● TASK TO COMPLETE
Take each line below that has "still" and copy it.

%%

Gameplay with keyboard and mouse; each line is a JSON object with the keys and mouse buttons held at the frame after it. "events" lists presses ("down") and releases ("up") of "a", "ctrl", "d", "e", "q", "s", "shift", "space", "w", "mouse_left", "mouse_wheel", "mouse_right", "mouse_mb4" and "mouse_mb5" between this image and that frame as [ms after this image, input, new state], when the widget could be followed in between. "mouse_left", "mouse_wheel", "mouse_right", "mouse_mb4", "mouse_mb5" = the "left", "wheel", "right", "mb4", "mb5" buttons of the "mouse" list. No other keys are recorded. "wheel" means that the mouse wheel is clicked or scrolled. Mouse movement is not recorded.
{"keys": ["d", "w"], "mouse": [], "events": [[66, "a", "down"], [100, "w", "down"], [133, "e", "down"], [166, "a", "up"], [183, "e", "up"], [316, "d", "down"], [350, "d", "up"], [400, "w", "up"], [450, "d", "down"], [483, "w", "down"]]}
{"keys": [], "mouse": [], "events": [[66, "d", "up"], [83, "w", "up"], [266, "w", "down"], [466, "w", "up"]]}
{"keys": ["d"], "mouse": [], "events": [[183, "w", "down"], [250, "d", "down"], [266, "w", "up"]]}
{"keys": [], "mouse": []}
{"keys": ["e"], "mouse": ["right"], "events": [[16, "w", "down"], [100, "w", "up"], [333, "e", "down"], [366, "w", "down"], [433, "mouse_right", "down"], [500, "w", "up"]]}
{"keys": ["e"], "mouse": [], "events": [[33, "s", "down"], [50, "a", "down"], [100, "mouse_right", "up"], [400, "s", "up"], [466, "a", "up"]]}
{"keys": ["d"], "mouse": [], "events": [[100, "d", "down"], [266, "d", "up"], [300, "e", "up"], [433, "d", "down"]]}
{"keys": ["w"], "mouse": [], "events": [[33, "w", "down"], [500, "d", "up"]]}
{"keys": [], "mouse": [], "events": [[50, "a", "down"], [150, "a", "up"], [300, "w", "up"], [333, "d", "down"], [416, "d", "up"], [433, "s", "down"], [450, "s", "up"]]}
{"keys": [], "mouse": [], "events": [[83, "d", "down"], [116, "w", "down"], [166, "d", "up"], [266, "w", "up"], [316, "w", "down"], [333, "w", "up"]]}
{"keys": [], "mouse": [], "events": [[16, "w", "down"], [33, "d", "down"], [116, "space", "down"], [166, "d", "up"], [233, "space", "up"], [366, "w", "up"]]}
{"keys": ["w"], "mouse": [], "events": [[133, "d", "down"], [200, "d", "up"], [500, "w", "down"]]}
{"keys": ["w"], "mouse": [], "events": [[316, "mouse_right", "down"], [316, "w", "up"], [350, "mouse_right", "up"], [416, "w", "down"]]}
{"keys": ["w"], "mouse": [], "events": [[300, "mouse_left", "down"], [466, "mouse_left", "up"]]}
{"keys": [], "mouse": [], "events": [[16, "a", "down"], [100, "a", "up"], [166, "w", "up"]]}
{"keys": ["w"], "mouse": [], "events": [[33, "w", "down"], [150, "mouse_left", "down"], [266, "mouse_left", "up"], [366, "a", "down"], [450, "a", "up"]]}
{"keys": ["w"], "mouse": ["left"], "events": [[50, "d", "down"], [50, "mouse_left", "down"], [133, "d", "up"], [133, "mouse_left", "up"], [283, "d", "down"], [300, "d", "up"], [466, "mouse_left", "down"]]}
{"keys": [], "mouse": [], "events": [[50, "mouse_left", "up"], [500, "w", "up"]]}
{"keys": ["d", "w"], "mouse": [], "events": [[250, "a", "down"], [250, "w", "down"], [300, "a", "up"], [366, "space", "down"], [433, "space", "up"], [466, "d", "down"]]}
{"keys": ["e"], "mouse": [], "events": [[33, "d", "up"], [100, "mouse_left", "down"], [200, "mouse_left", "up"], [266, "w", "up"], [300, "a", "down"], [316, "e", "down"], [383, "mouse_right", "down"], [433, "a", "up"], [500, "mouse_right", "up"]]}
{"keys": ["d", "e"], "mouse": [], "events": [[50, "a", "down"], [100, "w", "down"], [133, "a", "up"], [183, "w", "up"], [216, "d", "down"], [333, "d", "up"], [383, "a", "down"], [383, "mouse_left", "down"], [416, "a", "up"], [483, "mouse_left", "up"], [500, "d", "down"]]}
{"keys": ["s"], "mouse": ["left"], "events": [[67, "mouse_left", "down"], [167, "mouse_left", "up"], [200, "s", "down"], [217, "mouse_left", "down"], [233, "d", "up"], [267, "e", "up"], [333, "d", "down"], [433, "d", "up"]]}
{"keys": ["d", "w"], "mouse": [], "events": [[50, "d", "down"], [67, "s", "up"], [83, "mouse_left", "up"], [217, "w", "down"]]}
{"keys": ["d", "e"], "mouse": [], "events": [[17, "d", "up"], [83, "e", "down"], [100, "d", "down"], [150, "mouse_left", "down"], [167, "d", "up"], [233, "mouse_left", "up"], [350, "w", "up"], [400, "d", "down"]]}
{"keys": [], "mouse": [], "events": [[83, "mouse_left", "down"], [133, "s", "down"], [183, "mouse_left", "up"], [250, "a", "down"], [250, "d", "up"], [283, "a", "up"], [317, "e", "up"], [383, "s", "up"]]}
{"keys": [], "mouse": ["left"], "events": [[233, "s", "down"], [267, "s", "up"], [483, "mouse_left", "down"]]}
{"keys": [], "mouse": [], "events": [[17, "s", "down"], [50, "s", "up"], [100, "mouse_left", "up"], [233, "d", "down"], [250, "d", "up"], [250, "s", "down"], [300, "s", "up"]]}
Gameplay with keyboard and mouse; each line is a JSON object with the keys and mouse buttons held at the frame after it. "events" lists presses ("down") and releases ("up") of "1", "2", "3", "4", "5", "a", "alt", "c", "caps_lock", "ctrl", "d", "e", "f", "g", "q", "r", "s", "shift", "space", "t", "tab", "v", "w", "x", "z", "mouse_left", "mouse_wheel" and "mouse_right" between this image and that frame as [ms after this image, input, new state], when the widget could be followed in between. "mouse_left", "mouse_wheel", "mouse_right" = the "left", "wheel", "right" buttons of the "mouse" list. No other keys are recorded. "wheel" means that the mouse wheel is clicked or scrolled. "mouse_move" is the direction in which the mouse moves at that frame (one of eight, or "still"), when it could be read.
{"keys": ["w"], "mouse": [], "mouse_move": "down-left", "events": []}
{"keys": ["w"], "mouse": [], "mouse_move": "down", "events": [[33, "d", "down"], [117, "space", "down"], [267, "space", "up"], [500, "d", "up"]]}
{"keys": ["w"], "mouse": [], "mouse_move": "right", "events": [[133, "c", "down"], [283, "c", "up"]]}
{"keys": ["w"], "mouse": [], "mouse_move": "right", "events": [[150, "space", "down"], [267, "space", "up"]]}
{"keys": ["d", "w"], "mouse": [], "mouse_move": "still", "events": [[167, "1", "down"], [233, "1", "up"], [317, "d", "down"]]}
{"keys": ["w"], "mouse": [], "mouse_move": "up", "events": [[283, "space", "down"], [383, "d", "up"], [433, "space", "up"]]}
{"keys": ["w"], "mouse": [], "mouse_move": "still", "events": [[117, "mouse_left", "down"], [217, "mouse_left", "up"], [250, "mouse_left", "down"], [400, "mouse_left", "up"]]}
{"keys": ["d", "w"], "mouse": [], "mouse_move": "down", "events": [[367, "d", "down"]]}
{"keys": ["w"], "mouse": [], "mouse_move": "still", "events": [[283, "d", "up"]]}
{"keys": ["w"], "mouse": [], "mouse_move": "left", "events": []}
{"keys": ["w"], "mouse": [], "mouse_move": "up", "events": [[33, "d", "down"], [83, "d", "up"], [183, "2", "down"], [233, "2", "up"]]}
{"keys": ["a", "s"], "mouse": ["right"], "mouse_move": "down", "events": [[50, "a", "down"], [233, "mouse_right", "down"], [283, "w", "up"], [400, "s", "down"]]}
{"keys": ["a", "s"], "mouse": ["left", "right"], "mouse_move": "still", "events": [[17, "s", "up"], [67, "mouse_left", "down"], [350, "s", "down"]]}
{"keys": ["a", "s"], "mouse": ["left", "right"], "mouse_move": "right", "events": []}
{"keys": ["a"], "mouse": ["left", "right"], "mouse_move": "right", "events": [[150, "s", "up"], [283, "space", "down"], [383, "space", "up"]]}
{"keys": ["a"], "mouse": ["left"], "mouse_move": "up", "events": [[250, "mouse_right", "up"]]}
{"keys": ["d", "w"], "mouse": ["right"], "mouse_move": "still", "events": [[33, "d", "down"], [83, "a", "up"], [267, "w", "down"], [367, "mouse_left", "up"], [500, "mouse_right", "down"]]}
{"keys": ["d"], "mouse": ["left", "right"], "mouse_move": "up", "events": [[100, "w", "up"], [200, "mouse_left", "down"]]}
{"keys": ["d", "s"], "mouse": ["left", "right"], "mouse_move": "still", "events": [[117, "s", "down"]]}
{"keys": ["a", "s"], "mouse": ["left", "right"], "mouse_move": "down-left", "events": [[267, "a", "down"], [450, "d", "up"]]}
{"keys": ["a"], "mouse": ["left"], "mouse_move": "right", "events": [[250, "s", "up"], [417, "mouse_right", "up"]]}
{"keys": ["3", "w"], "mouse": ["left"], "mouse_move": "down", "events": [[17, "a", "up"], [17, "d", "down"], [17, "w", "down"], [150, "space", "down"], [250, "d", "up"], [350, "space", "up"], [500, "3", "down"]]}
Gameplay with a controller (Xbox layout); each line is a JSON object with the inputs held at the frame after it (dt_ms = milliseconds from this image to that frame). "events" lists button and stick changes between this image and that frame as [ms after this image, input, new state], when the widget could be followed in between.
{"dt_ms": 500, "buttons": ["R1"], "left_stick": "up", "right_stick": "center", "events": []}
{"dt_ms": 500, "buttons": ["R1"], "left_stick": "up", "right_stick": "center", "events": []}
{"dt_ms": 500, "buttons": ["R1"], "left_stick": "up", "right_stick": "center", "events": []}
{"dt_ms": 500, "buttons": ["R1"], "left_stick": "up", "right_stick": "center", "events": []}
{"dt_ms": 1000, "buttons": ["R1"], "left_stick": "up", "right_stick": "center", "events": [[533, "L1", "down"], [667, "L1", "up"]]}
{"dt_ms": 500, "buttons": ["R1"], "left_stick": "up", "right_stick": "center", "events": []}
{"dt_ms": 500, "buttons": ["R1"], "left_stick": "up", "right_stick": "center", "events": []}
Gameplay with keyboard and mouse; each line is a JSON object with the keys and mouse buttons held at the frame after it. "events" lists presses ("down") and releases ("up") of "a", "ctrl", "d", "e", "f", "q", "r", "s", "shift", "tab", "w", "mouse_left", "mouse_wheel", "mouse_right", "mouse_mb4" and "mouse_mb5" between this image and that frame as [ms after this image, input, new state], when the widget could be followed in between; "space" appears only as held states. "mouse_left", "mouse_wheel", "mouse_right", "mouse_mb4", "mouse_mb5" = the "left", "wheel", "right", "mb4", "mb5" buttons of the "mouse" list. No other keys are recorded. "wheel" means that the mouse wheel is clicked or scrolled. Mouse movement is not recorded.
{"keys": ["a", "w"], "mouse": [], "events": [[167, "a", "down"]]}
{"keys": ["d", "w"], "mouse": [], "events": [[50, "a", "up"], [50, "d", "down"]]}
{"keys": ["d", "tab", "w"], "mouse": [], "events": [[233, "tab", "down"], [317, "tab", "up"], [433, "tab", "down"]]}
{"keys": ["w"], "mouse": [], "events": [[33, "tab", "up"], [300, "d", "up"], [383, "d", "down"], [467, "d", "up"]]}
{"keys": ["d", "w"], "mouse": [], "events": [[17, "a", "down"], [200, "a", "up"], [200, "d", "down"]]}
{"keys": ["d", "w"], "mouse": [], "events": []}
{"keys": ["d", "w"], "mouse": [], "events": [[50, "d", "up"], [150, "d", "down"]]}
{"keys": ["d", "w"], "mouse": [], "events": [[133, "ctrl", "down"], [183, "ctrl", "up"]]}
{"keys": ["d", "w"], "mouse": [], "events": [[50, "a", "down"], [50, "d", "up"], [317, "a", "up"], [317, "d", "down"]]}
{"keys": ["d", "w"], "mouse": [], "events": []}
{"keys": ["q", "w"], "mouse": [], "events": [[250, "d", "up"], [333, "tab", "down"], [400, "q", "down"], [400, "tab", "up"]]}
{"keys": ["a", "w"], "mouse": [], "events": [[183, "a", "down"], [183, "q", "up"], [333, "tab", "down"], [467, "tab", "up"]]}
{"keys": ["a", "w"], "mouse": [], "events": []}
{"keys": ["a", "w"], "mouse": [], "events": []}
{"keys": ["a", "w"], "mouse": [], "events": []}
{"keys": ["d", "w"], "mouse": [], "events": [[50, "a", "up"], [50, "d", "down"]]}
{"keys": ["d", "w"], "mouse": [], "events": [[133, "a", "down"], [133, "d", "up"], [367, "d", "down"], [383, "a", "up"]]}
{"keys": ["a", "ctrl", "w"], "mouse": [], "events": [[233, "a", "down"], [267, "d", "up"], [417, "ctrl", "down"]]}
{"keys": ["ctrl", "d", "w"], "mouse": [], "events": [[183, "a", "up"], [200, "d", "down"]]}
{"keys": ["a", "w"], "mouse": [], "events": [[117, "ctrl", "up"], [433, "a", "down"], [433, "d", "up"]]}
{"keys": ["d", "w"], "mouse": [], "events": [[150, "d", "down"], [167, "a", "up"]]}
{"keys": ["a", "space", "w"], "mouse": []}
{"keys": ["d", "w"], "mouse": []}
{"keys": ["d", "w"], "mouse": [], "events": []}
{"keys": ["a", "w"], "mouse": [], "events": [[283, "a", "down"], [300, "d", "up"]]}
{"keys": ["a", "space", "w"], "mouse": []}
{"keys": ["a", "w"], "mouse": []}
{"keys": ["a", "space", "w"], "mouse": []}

%%

● TASK RESULT
Gameplay with keyboard and mouse; each line is a JSON object with the keys and mouse buttons held at the frame after it. "events" lists presses ("down") and releases ("up") of "1", "2", "3", "4", "5", "a", "alt", "c", "caps_lock", "ctrl", "d", "e", "f", "g", "q", "r", "s", "shift", "space", "t", "tab", "v", "w", "x", "z", "mouse_left", "mouse_wheel" and "mouse_right" between this image and that frame as [ms after this image, input, new state], when the widget could be followed in between. "mouse_left", "mouse_wheel", "mouse_right" = the "left", "wheel", "right" buttons of the "mouse" list. No other keys are recorded. "wheel" means that the mouse wheel is clicked or scrolled. "mouse_move" is the direction in which the mouse moves at that frame (one of eight, or "still"), when it could be read.
{"keys": ["d", "w"], "mouse": [], "mouse_move": "still", "events": [[167, "1", "down"], [233, "1", "up"], [317, "d", "down"]]}
{"keys": ["w"], "mouse": [], "mouse_move": "still", "events": [[117, "mouse_left", "down"], [217, "mouse_left", "up"], [250, "mouse_left", "down"], [400, "mouse_left", "up"]]}
{"keys": ["w"], "mouse": [], "mouse_move": "still", "events": [[283, "d", "up"]]}
{"keys": ["a", "s"], "mouse": ["left", "right"], "mouse_move": "still", "events": [[17, "s", "up"], [67, "mouse_left", "down"], [350, "s", "down"]]}
{"keys": ["d", "w"], "mouse": ["right"], "mouse_move": "still", "events": [[33, "d", "down"], [83, "a", "up"], [267, "w", "down"], [367, "mouse_left", "up"], [500, "mouse_right", "down"]]}
{"keys": ["d", "s"], "mouse": ["left", "right"], "mouse_move": "still", "events": [[117, "s", "down"]]}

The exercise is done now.